И франты не выбеливали лиц, не сурьмили бровей. Щеголяли во французских сюртуках, шалевых жилетах и венгерках. Зимой наряжались в лисьи шубы, салопы на меху, муфты, кто победнее – в тулупы. Такая публика съезжалась к реке погожим январским утром.
– Дамы и господа, подходите сюда, – басил рекомендор в расшитом кафтане и соломенной бороде, – у вас рубли, у нас уродцы со всех уголков земли! Не жалейте рублей, узрите кошку с бенгальских джунгле́й!
Зычный голос звучал с деревянного балкончика, и народ проходил под резными эллинскими воротами. Важный люд платил четвертак, простой – десять копеек.
К балагану клеились ярмарочные ряды. Нюх полуголодных артистов будоражил запах караваев, саек, белых калачей, сосулек из сухарного теста с медом, блинов – как без них! Продавали и телячий студень, щи с печенью, жареных жаворонков, редьку в патоке, зайцев в сметане. На каменных ступенях моста за цельный рупь можно было купить заграничные леденцы и масляные орешки, а запить предлагалось чаем, пивом, морсом и березовцем.
Федор Стахов, погруженный в невеселые думы, отирался у клети Саломеи. И тигрица, забившаяся вглубь своего холодного жилья, казалось, одна разделяла настроение мальчика. Под прибаутки рекомендора, под нестройную музыку и праздничный гомон…
– Завтра еще придем, – говорил супружнице вельможа в камзоле с позументами, – завтра чудо демонстрировать обещали.
Чудо, коего Москва не видала.

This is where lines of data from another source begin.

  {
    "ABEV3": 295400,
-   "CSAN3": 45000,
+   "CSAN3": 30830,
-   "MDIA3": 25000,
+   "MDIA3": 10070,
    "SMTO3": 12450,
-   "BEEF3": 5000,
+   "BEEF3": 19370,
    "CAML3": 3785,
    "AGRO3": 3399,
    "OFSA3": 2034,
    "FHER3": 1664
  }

Ну-ка, поспеши – сущие гроши. В субботу в восемь милости просим.
Федя окинул пристальным взором пестрый шатер, вынесенный за пределы балаганного городка. Он крепился колышками ко льду реки. Вспомнилось странное моление под луной, и мурашки побежали за шиворот.

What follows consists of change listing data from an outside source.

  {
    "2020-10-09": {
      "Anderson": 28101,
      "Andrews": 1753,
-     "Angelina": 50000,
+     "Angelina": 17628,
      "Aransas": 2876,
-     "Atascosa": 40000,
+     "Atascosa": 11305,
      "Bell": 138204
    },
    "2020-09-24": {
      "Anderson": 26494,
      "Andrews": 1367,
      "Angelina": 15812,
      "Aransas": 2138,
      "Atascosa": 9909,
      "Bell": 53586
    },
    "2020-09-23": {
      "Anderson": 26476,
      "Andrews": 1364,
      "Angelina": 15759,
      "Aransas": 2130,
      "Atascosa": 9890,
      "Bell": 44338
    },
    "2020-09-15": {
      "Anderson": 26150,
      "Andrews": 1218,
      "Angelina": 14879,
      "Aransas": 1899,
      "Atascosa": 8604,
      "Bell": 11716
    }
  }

Что за чудо рекламировал зазывала, Федя не знал, а приемного отца спросить боялся. Страх вторую неделю гнездился в мальчике. Он смотрел на артистов, с которыми провел большую часть жизни. Они ерничали, куражились, скоморошествовали… иначе, чем всегда. Исчезли злые хитрые искорки из глаз карликов-комедиантов. Глаза их были чисты, смиренны и снисходительны. И это настораживало.
Вчера, убирая в паноптикуме Старого Прокопа, Федя едва не уронил банку с двухголовым ребенком. Сгорбился уж, предчувствуя взбучку, но Прокоп лишь хмыкнул. И это пугало, и что дядька трезв и не буянит, и что брагу слил.
Артисты пели, хороводили, пускались вприсядку.
Что задумали они, что утаивают?
И куда подевалась трехмесячная дочь Ложкиных?
Из шатра вышел Хан, владелец балагана. Обычно угрюмый, начальник улыбался блаженно в вислые восточные усы. Словно спал и снилась ему самая приятная на свете вещь.
Саломея чиркнула хвостом по клетке.
Громыхнули медные литавры. Гусар в сапогах с кистями обнял, расцеловал румяную молодку.
– Железный монгол как черт зол! В высоту три аршина разговаривающая машина!